Il n’y avait rien de tel dans l’ancien code d’éthique datant de 2003. Pourquoi ce changement ? J’ai posé la question à Matt Thompson, éditeur à NPR. Il a coécrit le manuel avec Mark Memmott, de NPR. Voici notre échange :
Matt Thompson : Dans ce manuel, nous avons tenté d’être aussi clairs que possible dans la définition de termes susceptibles d’interprétations diverses. Le changement de l’ancien Code de déontologie vers celui que vous voyez ici n’est pas véritablement un changement radical, mais plutôt l’évolution de notre pensée. La définition d’équité donnée dans notre code auparavant précisait que NPR : « présentait tous les points de vue importants sur un sujet ». La création du nouveau manuel nous a permis de développer ce que cela signifie vraiment.
La brève section sur l’équité dans notre code précédent se concentrait sur la façon nous nous traitons les gens qui font l’objet de nos reportages. Cette orientation n’a pas vraiment changé. La plupart des directives dans la section sur l’équité envers ces personnes demeurent les mêmes – rapporter fidèlement leurs paroles, leur donner le temps de répondre à une critique, respecter les promesses d’anonymat, etc. Il est essentiel de traiter ces parties d’une manière équitable parce qu’il est difficile d’effectuer du journalisme approfondi et exact lorsqu’une des partie ne vous fait pas assez confiance pour collaborer avec vous.

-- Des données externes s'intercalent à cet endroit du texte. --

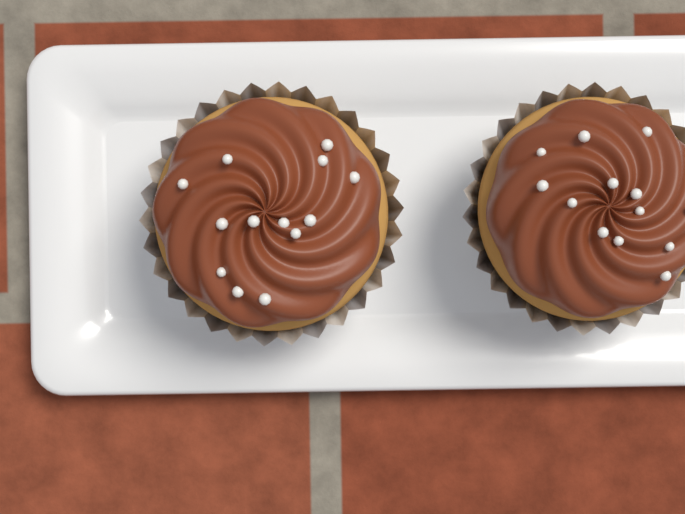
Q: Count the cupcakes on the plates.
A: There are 2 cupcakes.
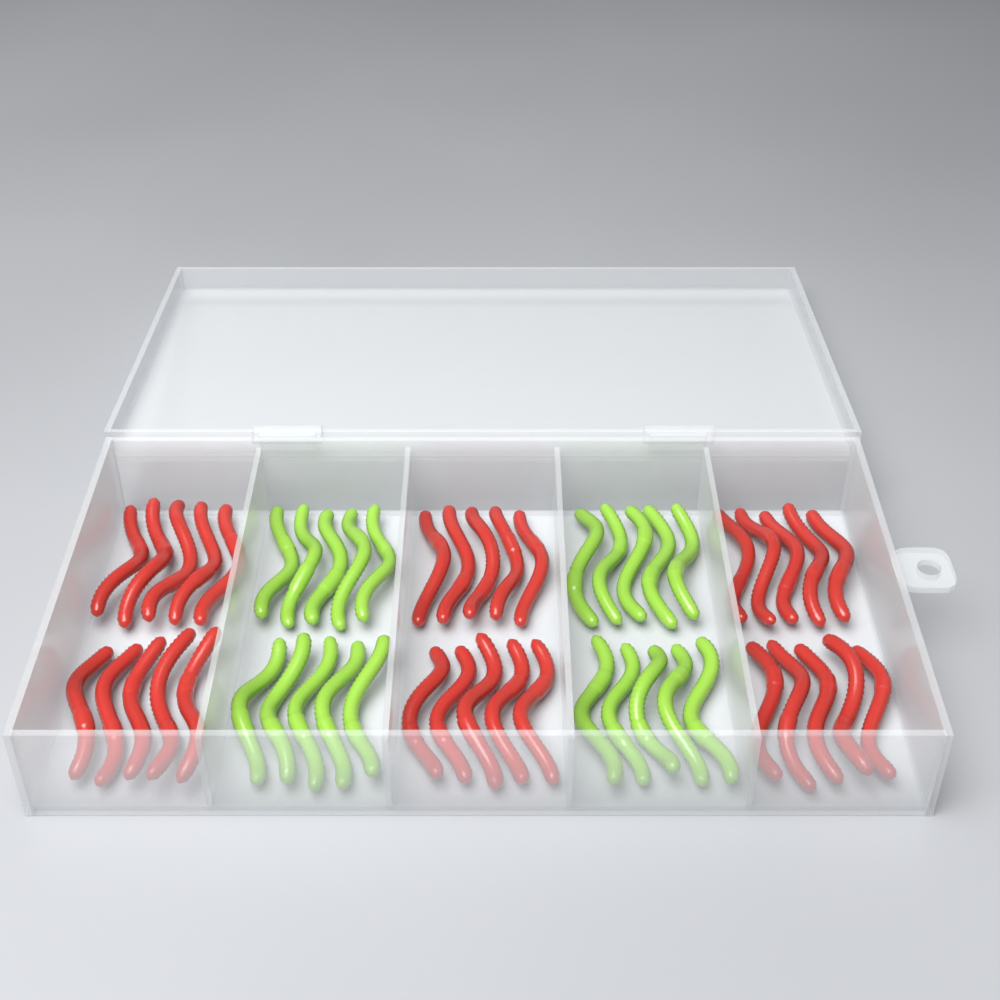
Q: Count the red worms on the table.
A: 30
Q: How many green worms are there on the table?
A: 20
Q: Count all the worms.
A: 50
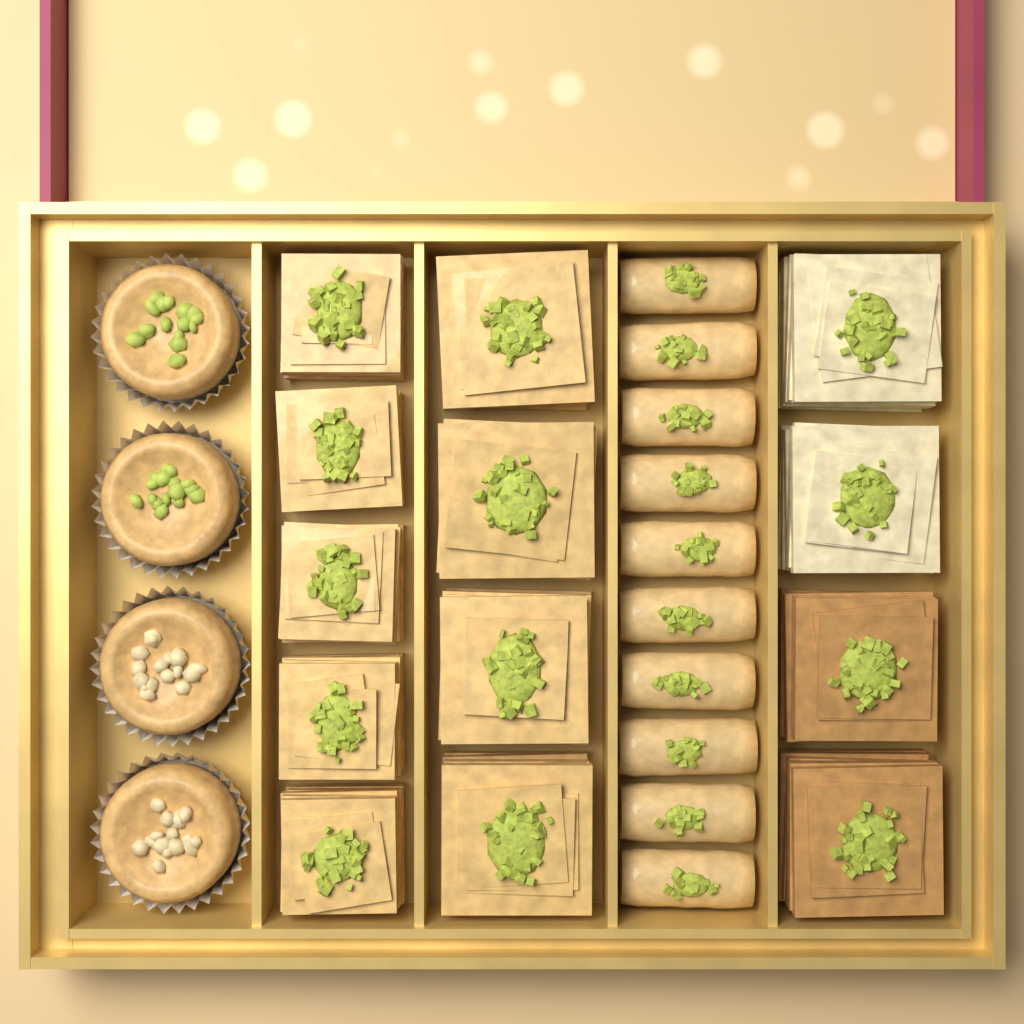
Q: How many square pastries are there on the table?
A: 13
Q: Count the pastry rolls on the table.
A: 10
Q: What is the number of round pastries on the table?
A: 4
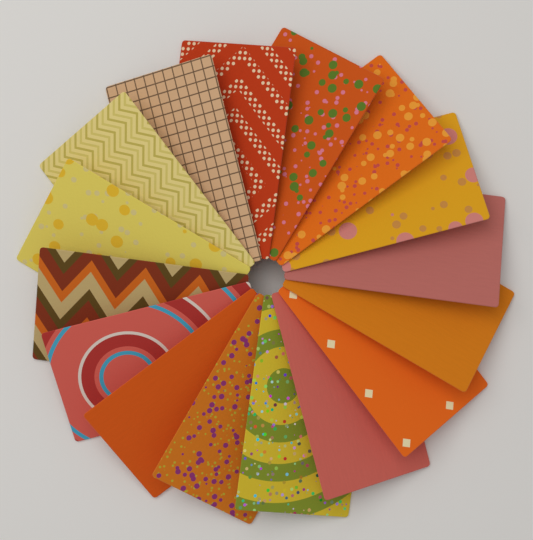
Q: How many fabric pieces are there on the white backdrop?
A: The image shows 16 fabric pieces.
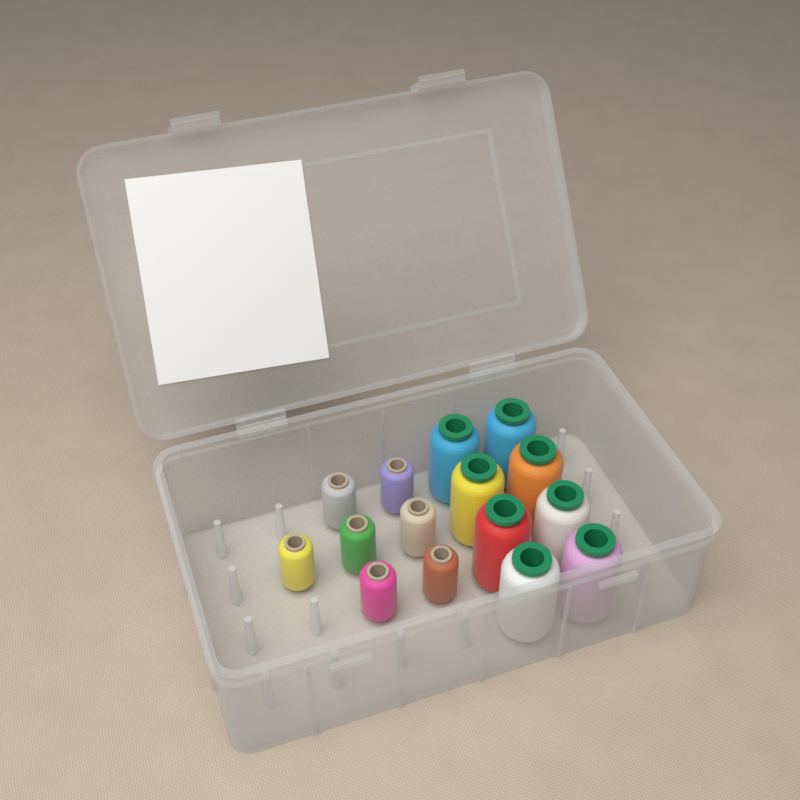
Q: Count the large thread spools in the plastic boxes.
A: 8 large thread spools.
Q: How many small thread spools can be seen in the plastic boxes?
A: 7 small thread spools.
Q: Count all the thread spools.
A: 15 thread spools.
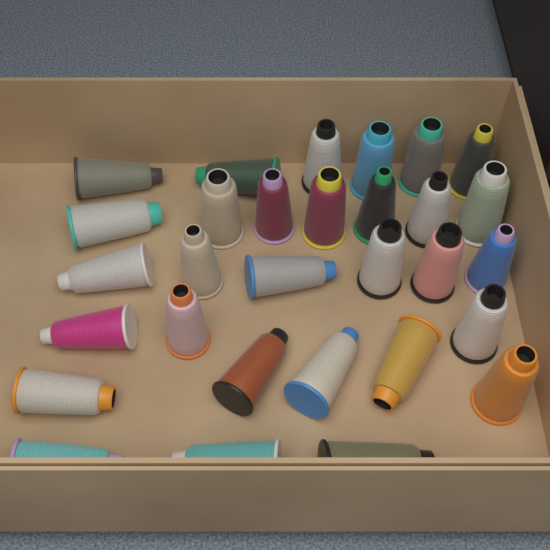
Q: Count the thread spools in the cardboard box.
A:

Mais il est important de se rappeler que l’intérêt du public est primordial, et nous voulions le souligner. Bien sûr, il est également essentiel de gagner et de préserver la confiance de nos sources et nos sujets de reportage, mais il est encore plus vital de dire au public ce que nous savons être la vérité. Nous nous efforçons de présenter les meilleurs arguments et points de vue lorsqu’il s’agit de couvrir une situation controversée. Nous abordons cet aspect dans la section sur l’exhaustivité :
Lorsque nous jugeons qu’un reportage est complet, cela signifie que nous sommes en mesure de comprendre la situation dans son ensemble – c’est-à-dire, comprendre les faits qui sont les plus importants et la façon dont ils se rapportent les uns aux autres. Il est irréaliste de s’attendre à ce que chaque histoire présente tous les points de vue sur une question. Mais dans notre couverture, nous devons faire de notre mieux pour être au courant de toutes les perspectives, les faits qui les appuient ou allant à leur encontre et les différentes parties affectées par la situation. C’est seulement à ce moment que l’on peut déterminer ce que l’on devrait inclure ou pas, selon le temps ou l’espace dont nous disposons.
Dans une section qui porte principalement sur la façon dont nous traitons ceux qui font l’objet de nos reportages, nous avons estimé qu’il était tout aussi nécessaire de souligner l’importance de ceux pour qui nous faisons ces reportages.